Les accusations visant le Maroc dans la crise migratoire de Sebta se heurtent désormais aux propres documents rendus publics par le gouvernement espagnol. Les rapports déclassifiés montrent que les services de Madrid avaient détecté plusieurs signaux annonçant des tentatives de passage avant le 30 juillet, sans pour autant prévoir l’ampleur exceptionnelle du mouvement qui allait suivre.
Dès le 29 juillet, le Centre national d’intelligence espagnol avait identifié des appels circulant sur les réseaux sociaux pour rejoindre Sebta. Les messages évoquaient aussi bien un franchissement de la clôture frontalière que des traversées à la nage.
Madrid avait alors partagé ces informations avec les services marocains. La Direction générale de la surveillance du territoire et la Direction générale des études et de la documentation avaient été destinataires de l’alerte espagnole. Le représentant du gouvernement espagnol à Sebta avait lui aussi été informé le même jour.
L’importance prise par ces appels n’était pas totalement inconnue. Dans les communications désormais accessibles, le renseignement espagnol faisait état de deux groupes réunissant quelque 180 000 abonnés sur les réseaux sociaux. Les autorités disposaient donc d’éléments attestant qu’une mobilisation était en cours avant les événements.
Les documents ne montrent toutefois pas que les services espagnols avaient anticipé l’arrivée de plus de 70 000 personnes. José Manuel Albares, ministre espagnol des Affaires étrangères, a insisté sur cette différence en affirmant qu’aucune information portée à sa connaissance ne permettait de prévoir une vague d’une telle ampleur.

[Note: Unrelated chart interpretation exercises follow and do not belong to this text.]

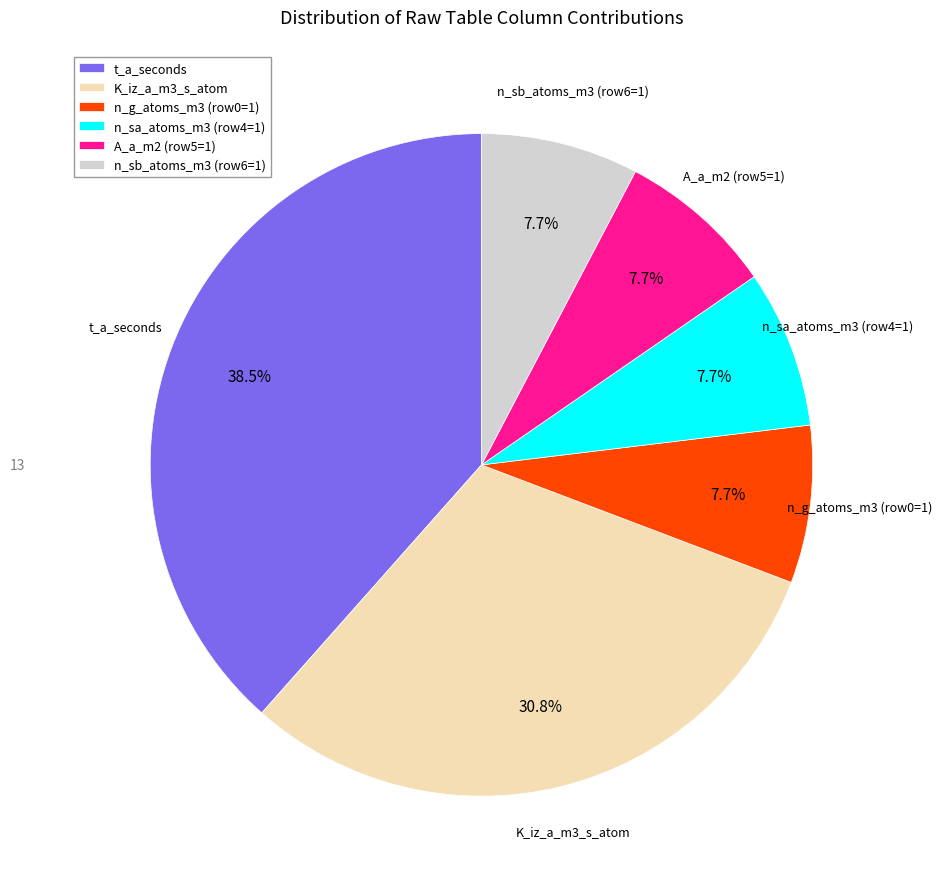

What portion of the pie excludes K_iz_a_m3_s_atom?

69.2%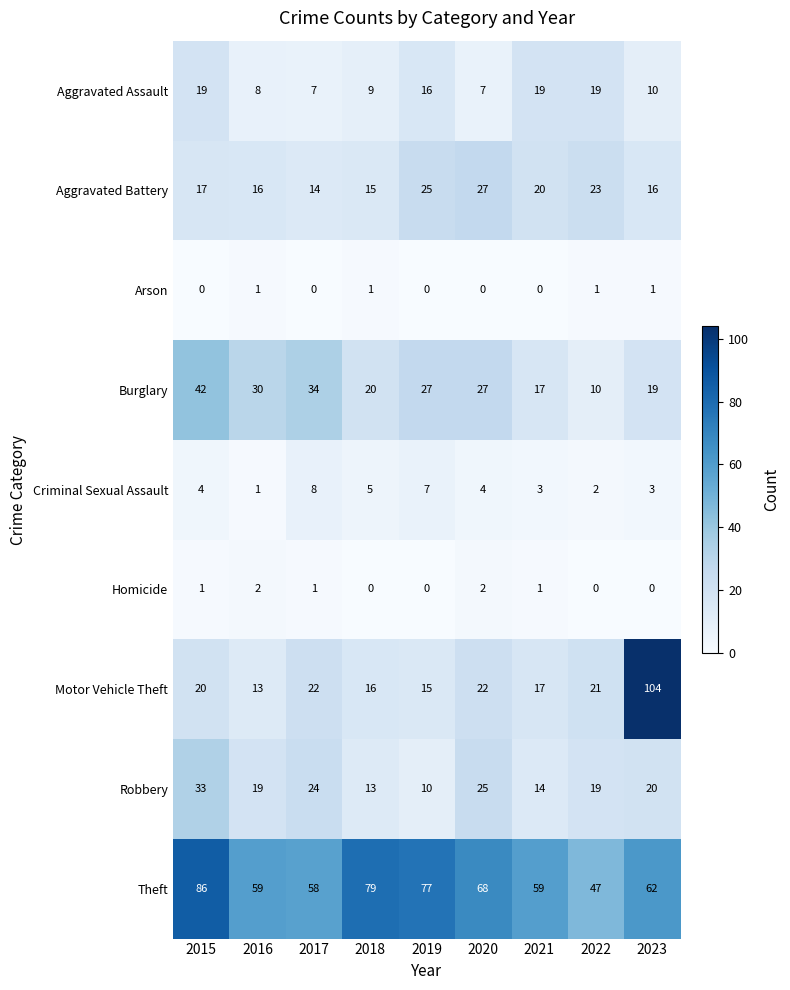

What value does the Theft series have at 2023?

62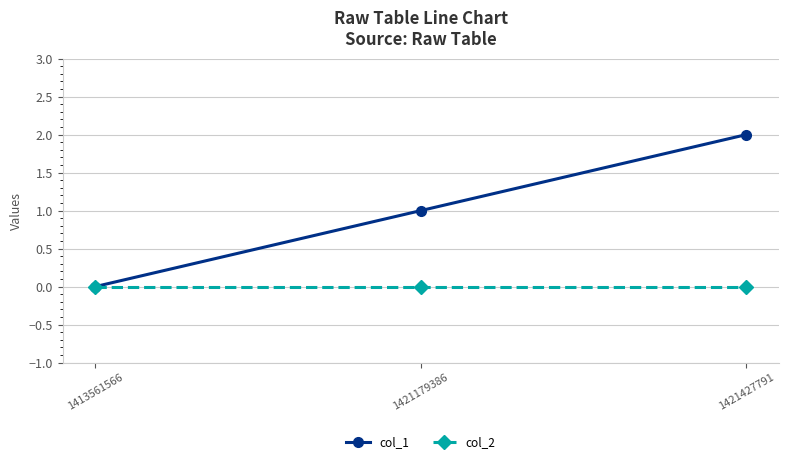

Reading left to right, list all the values displayed in this chart.

col_1: 1413561566=0	1421179386=1	1421427791=2
col_2: 1413561566=0	1421179386=0	1421427791=0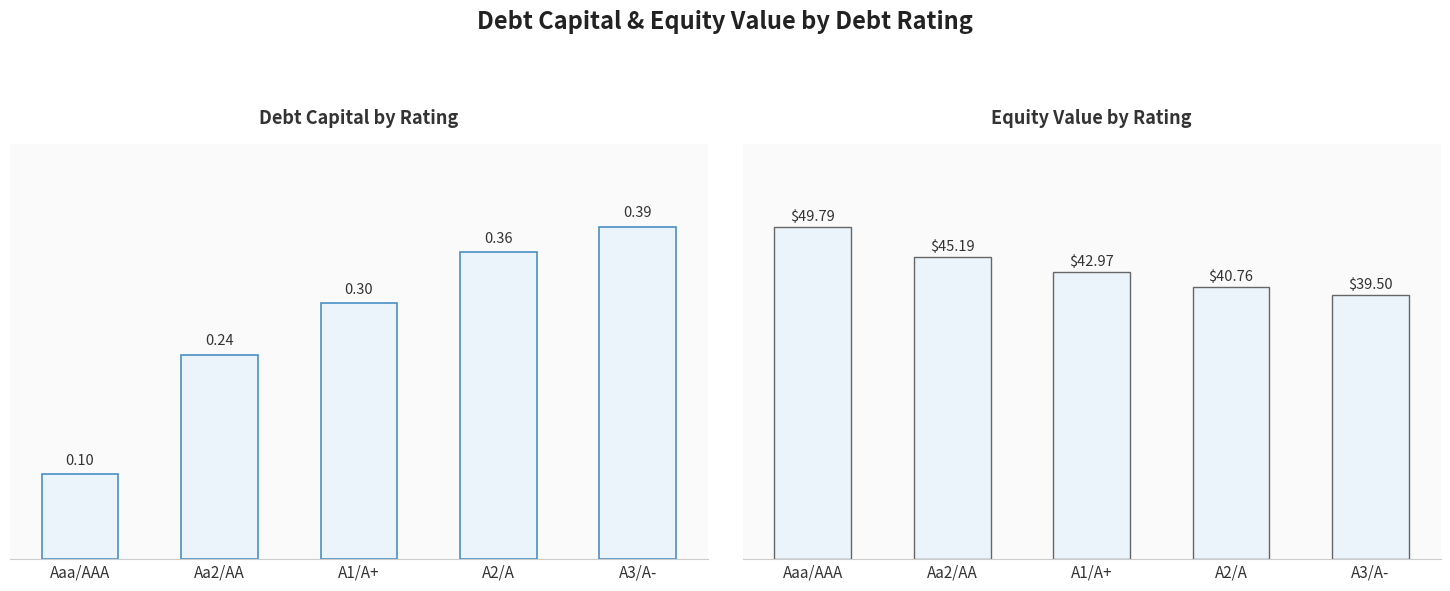

True or false: debt_capital has a value of 0.1 at Aa2/AA.

False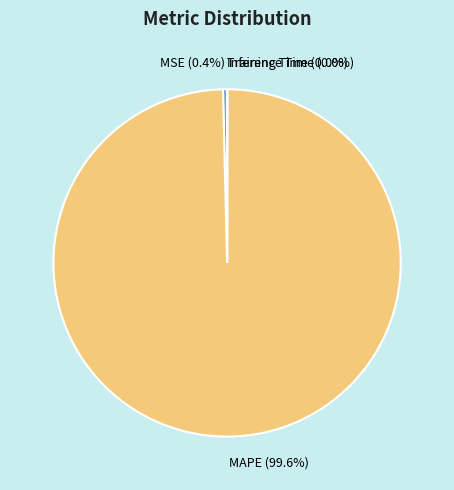

What is the largest slice in the pie chart?

MAPE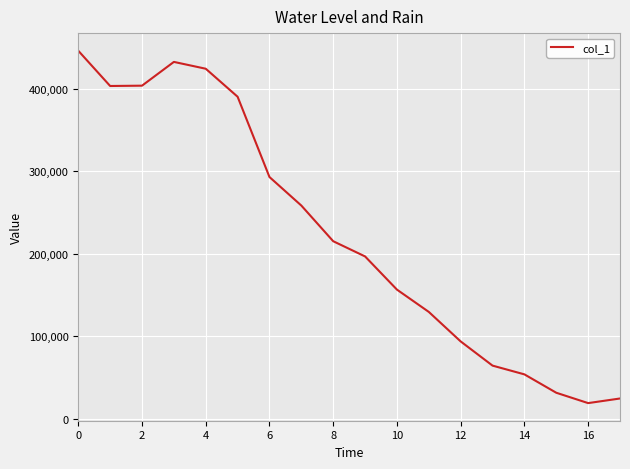

What is the minimum value shown in the chart?

19077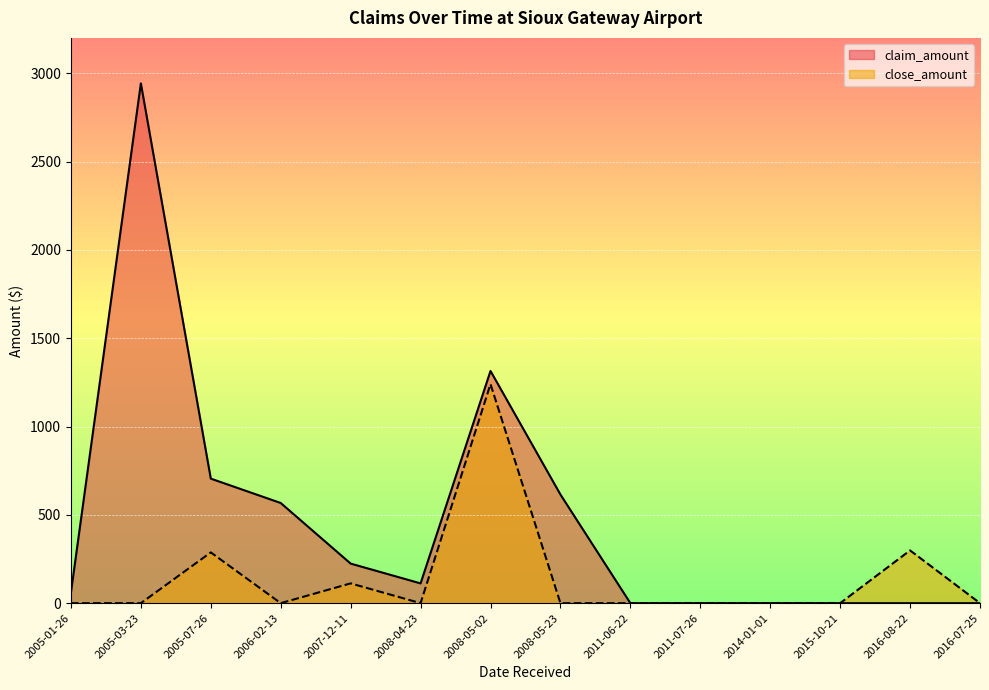

At how many categories does at least one series exceed 1186?

2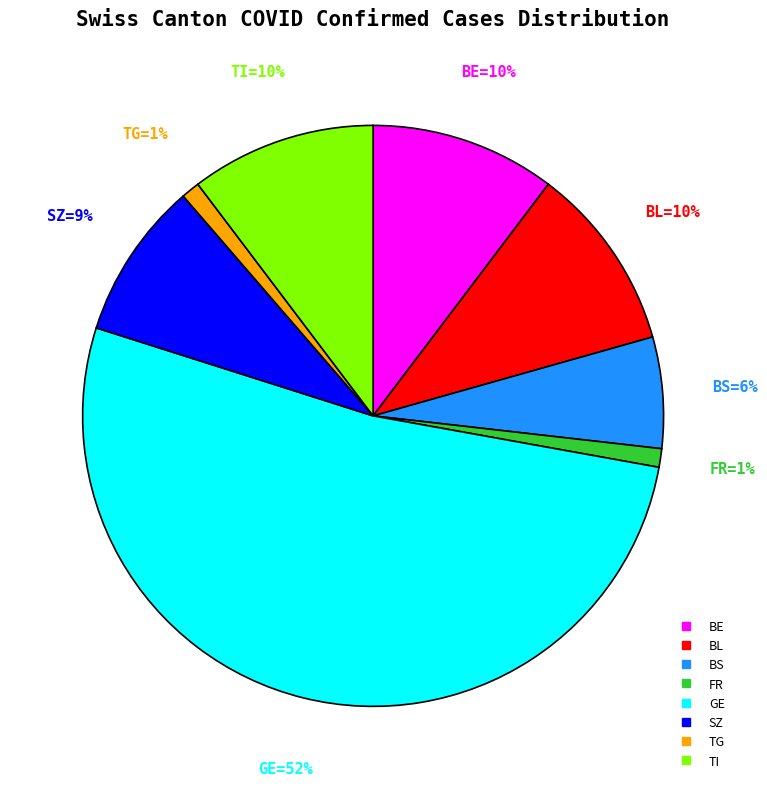

To the nearest percent, what is the average slice percentage?

12%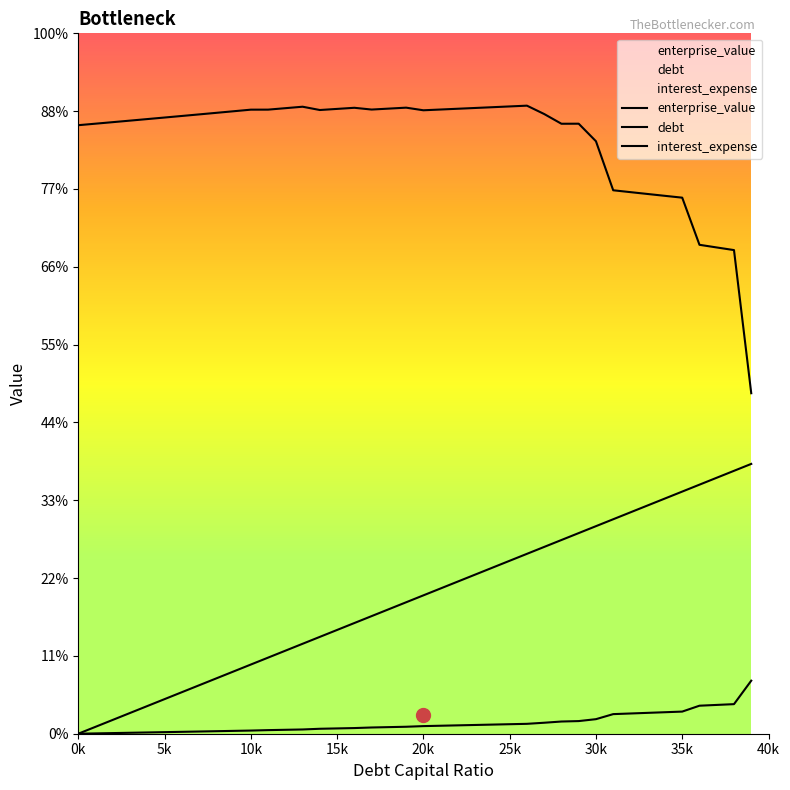

Rank the series at 0.14 from lowest to highest value.

interest_expense, debt_capital, enterprise_value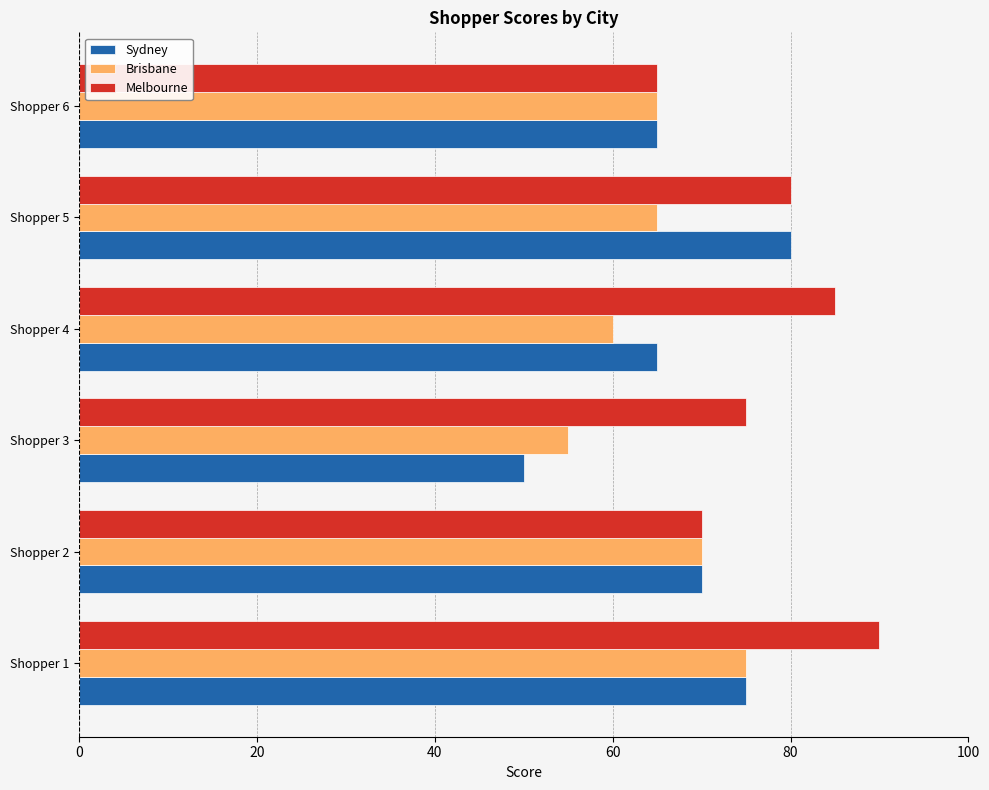

Read the Sydney value at Shopper 5.

80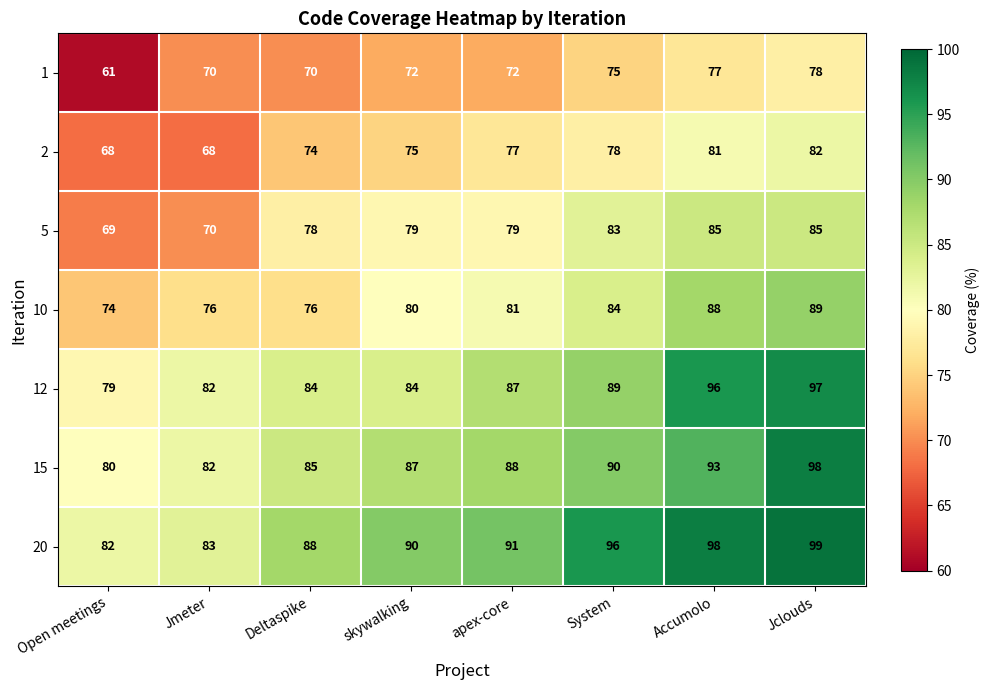

What is the average value of the 1 series?

72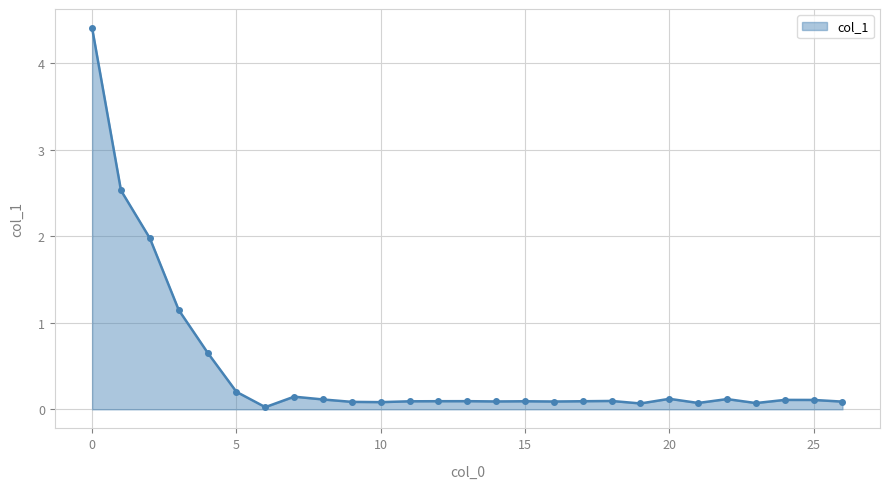

What is the sum of all values?

12.9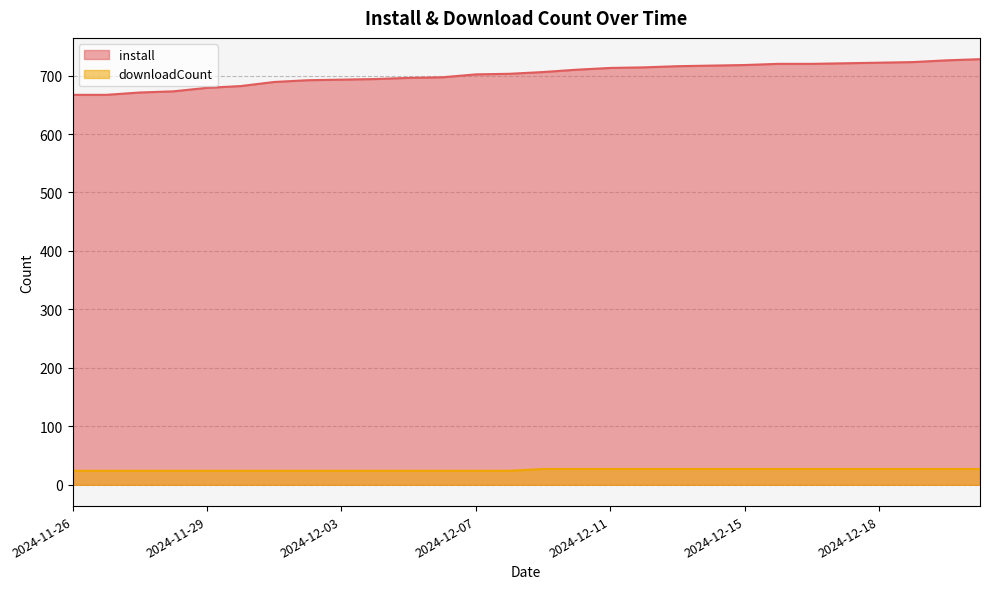

Is it true that downloadCount equals 27 at 2024-12-19?

True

La publication des rapports replace surtout les accusations formulées contre le Maroc dans leur contexte. Pedro Sanchez a lui-même déclaré que l’Espagne n’avait découvert aucune preuve permettant de conclure à une orchestration de la ruée vers la frontière par les autorités marocaines.
Cette déclaration du chef du gouvernement espagnol va à l’encontre des soupçons formulés dans un rapport de la police espagnole. À ce stade, les documents rendus publics par Madrid ne permettent donc pas d’établir que Rabat aurait organisé le mouvement migratoire du 30 juillet.
Les rapports espagnols critiquent néanmoins la réaction des forces marocaines face à l’afflux. Ils évoquent une réponse opérationnelle jugée insuffisante lorsque la situation a échappé au contrôle des dispositifs installés autour de la frontière.
Ces mêmes documents apportent cependant un autre élément important. Quelque 1 000 policiers et militaires marocains supplémentaires devaient renforcer la surveillance de la frontière malgré la coïncidence avec un jour férié au Maroc. Des unités anti-émeute ont également été mobilisées.
L’ampleur du rassemblement a dépassé les capacités du dispositif. Dès la nuit du 29 juillet, de nombreuses personnes étaient présentes à proximité du littoral dans l’attente d’une occasion de rejoindre Sebta. Plusieurs centaines ont réussi à effectuer la traversée à la nage malgré l’augmentation du nombre de policiers et de gendarmes marocains.
Les informations publiées par le gouvernement espagnol montrent également que la pression migratoire ne s’est pas constituée en quelques heures. Les autorités espagnoles suivaient une dégradation de la situation depuis le 25 juillet, après l’arrivée d’environ 1 700 migrants par voie maritime. Elles considéraient déjà que de nouvelles tentatives étaient susceptibles de se produire rapidement.
Madrid a finalement rendu publics 40 rapports, communications et alertes couvrant la période allant du 1er au 31 juillet. Leur contenu permet désormais d’examiner non seulement les conditions dans lesquelles le Maroc a réagi, mais aussi le niveau d’information dont disposaient les autorités espagnoles avant la traversée massive.
La situation demeure lourde plusieurs semaines après les événements. Selon les autorités locales, plus de 10 000 migrants, parmi lesquels des mineurs non accompagnés, se trouvent toujours à Sebta. Des organisations non gouvernementales évaluent à 140 le nombre de personnes mortes durant cette vague migratoire.
Les documents espagnols décrivent ainsi une crise précédée de multiples signaux, alimentée par des appels largement diffusés sur les réseaux sociaux et connue avant son déclenchement par les services de Madrid. Ils font état de difficultés dans la réponse marocaine face à l’ampleur de la foule, mais ne fournissent aucune preuve établissant que Rabat aurait organisé la traversée. Le gouvernement espagnol reconnaît lui-même ne disposer d’aucun élément permettant de soutenir une telle conclusion.